His eyes glistened with tears. “Rabbi, when I was a little boy, my mother told me that, when she was a little girl, her grandmother told her that, when she was a little girl, on Friday evenings they would go into the cellar and light candles.

“And that, for some reason, right around Easter, they would not eat bread.”

It was clear that Mr. Figuera was a descendant of crypto-Jews in Cuba — Jews who had fled the Inquisition, and who had hidden their Jewish identity for generations. (The number of people in the Caribbean, and in Spain itself, with Jewish roots is beyond estimate.)

Shortly thereafter, Mr. Figuera died. A young couple in the congregation offered to bury him in their family burial site. In all my years in the rabbinate, I have never experienced an act of chesed, or loving kindness, as deep and as powerful as that one gesture.

And so it was, on a hot, humid August day in Miami, that we buried him there, all of us taking a turn at the shovel, all of us sweating through our clothes.

It was holy sweat. Or, if you will: perspiration born of inspiration.

As we turned to leave the grave, I turned back and said: “Welcome home, Mr. Figuera. Welcome home.”

Decades ago, the Jewish people welcomed Madeleine Albright “home.” To be clear: Her reclamation of her buried Jewish identity was hardly the greatest feature of her long, distinguished career.

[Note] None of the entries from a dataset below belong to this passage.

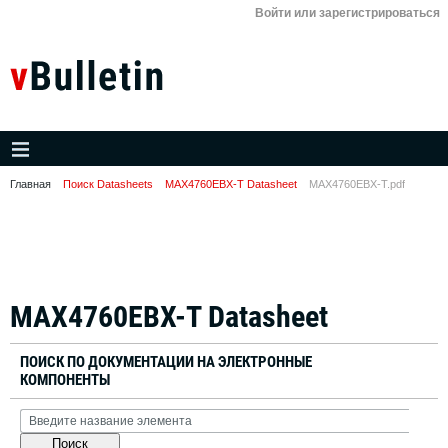
Войти или зарегистрироваться
Главная
Поиск Datasheets
MAX4760EBX-T Datasheet
MAX4760EBX-T.pdf
MAX4760EBX-T Datasheet
ПОИСК ПО ДОКУМЕНТАЦИИ НА ЭЛЕКТРОННЫЕ
КОМПОНЕНТЫ
Поиск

Frankly, one of her final moments came but four weeks ago, in the pages of The New York Times, when she spared Vladimir Putin no mercy:

Mr. Putin has charted his course by ditching democratic development for Stalin’s playbook. He has collected political and economic power for himself — co-opting or crushing potential competition — while pushing to re-establish a sphere of Russian dominance through parts of the former Soviet Union. Like other authoritarians, he equates his own well-being with that of the nation and opposition with treason.

Today, all Americans mourn Secretary Albright.

We American Jews do so, as well — remembering that she was, even belatedly, one of us.